Polki wreszcie wygrały i zagrają o ćwierćfinał. "Gdybyśmy przegrały, nie miałybyśmy po co wracać do kraju"

Spotkanie ze Słowenią było dla naszej reprezentacji bardzo ważne. Dzięki zwycięstwu Polki zagrają w barażu o ćwierćfinał Mistrzostw Europy 2015.

Olga Krzysztofik
Olga Krzysztofik
PAP, Maciej Kulczyński / PAP, Maciej Kulczyński

Po dwóch porażkach Biało-Czerwone rozegrały mecz o być albo nie być w tegorocznych mistrzostwach Europy. Ich rywalkami były Słowenki, które mimo ambitnej walki musiały uznać wyższość naszej reprezentacji.

- Jakbyśmy przegrały, to dopiero byłby wstyd i nie miałybyśmy po co wracać do Polski. Cieszy nas wygrana, cieszy wynik 3:0, osiągnięty bez większych komplikacji i nerwów. Teraz przygotowujemy się do baraży. Mam nadzieję, że jest to teraz droga do finału i że teraz zaczną się dla nas prawdziwe mistrzostwa - zapowiedziała Joanna Wołosz. Co na to nasza przyjmująca, Klaudia Kaczorowska? - Mam nadzieję, że dotrzyma obietnicy - przyznała z uśmiechem.

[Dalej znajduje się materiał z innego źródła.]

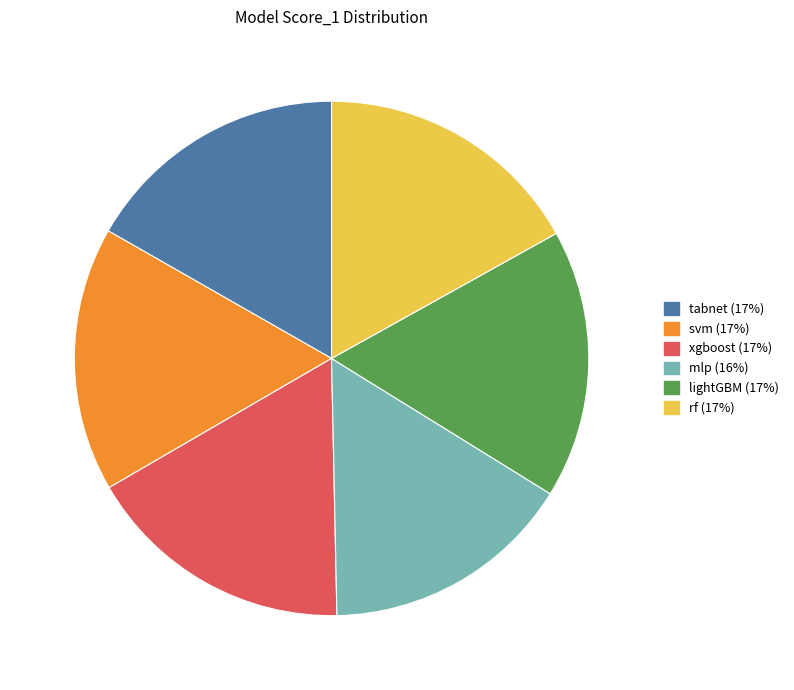

Does xgboost represent more than half of the total?

No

W polskich szeregach wyróżniła się między innymi Natalia Kurnikowska, a rozgrywająca Joanna Wołosz wykorzystywała również środkowe, Agnieszkę Bednarek-Kaszę i Sylwię Pycię. - Oglądałyśmy wideo, wiedziałyśmy jak środkowe reagują, robiły to słabo, więc fajnie było to wykorzystać, potrenować i przećwiczyć te zagrania, jak choćby zagranie z tyłu z Agnieszką. Fajnie, że to funkcjonowało i mogłyśmy to przetrenować w warunkach meczowych - wyjaśniła na antenie Polsatu Sport.

Słowenki pokazały się z walecznej strony zwłaszcza w obronie. - Byłyśmy przygotowane na to, że ta piłka będzie wracać, bo Słowenki są zespołem walecznym, co pokazały w każdym meczu. Dużo obron, trzeba było grać cierpliwie, co się opłaciło - powiedziała Kaczorowska.

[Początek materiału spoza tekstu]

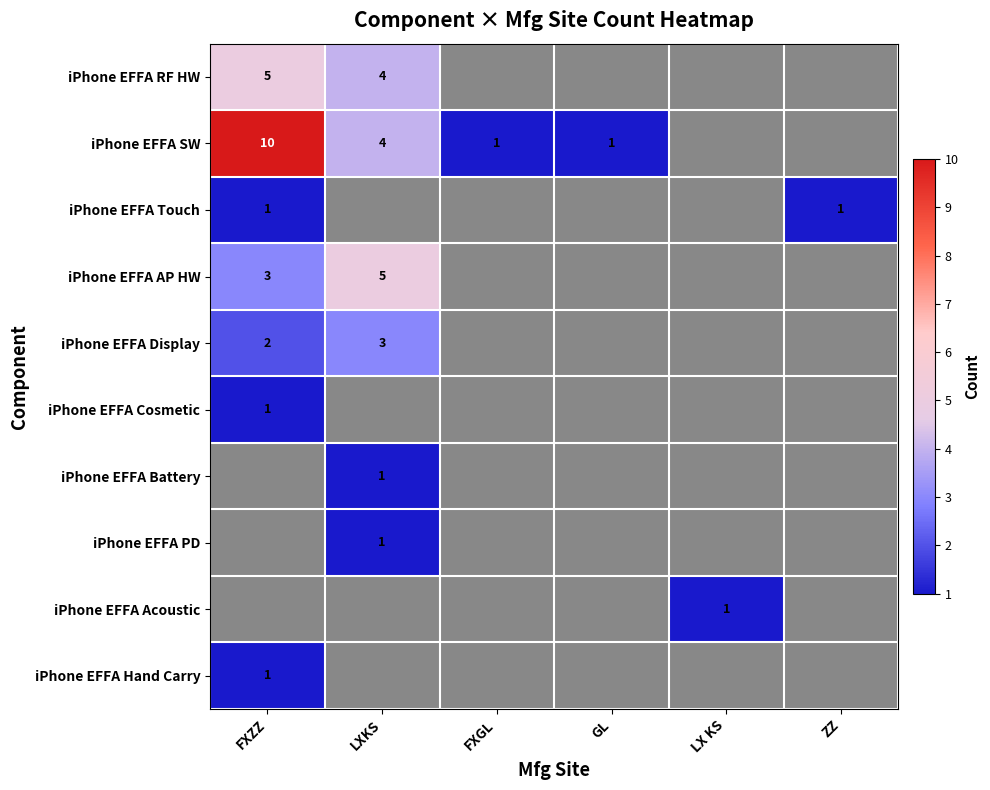

The value of iPhone EFFA Touch at FXZZ is 2. True or false?

False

Choć reprezentacja Polski wygrała 3:0, to w końcówce ostatniego seta zrobiło się nerwowo. Biało-Czerwone dopadł przestój, a ich rywalki mogły pokusić się nawet o zwycięstwo. Na szczęście nasze siatkarki opanowały nerwy i spotkanie zakończyło się w trzech odsłonach.

- Trudno powiedzieć z czego to wynika, bo na pewno nie z braku chęci, te chęci są. Zmęczenie bierze swoje, ale nie tylko u nas, u przeciwniczek również. Wpadnie nam jedna bezpańska piłka, druga, trzecia i ta gra siada. Myślę, że to był nasz główny problem, niejednokrotnie rozmawiamy ze sobą i staramy się to niwelować. Mam nadzieję, że takich piłek będzie coraz mniej, a nawet nie będzie żadnej. Będziemy teraz grać z uśmiechem, z wiarą w każde zwycięstwo iść za każdą piłką, z wolą walki, serduchem. Naprawdę jeszcze wierzę w ten zespół i wierzę, że jesteśmy w stanie jeszcze tutaj pograć - zaznaczyła Anna Werblińska.

W niedzielnym spotkaniu z Holenderkami Werblińska w wyniku zderzenia w obronie z Pauliną Maj-Erwardt doznała urazu. - Z kolanem wszystko w porządku, naciągnęłam jedynie mięsień. Z takimi pierdołami trzeba grać, jeżeli chce się wygrywać i walczyć o coś na tych mistrzostwach Europy. Przyzwyczaiłam się do bólu, chcę pomóc, chcę wygrywać i chcę jeszcze tutaj coś zwojować - wyjaśniła przyjmująca.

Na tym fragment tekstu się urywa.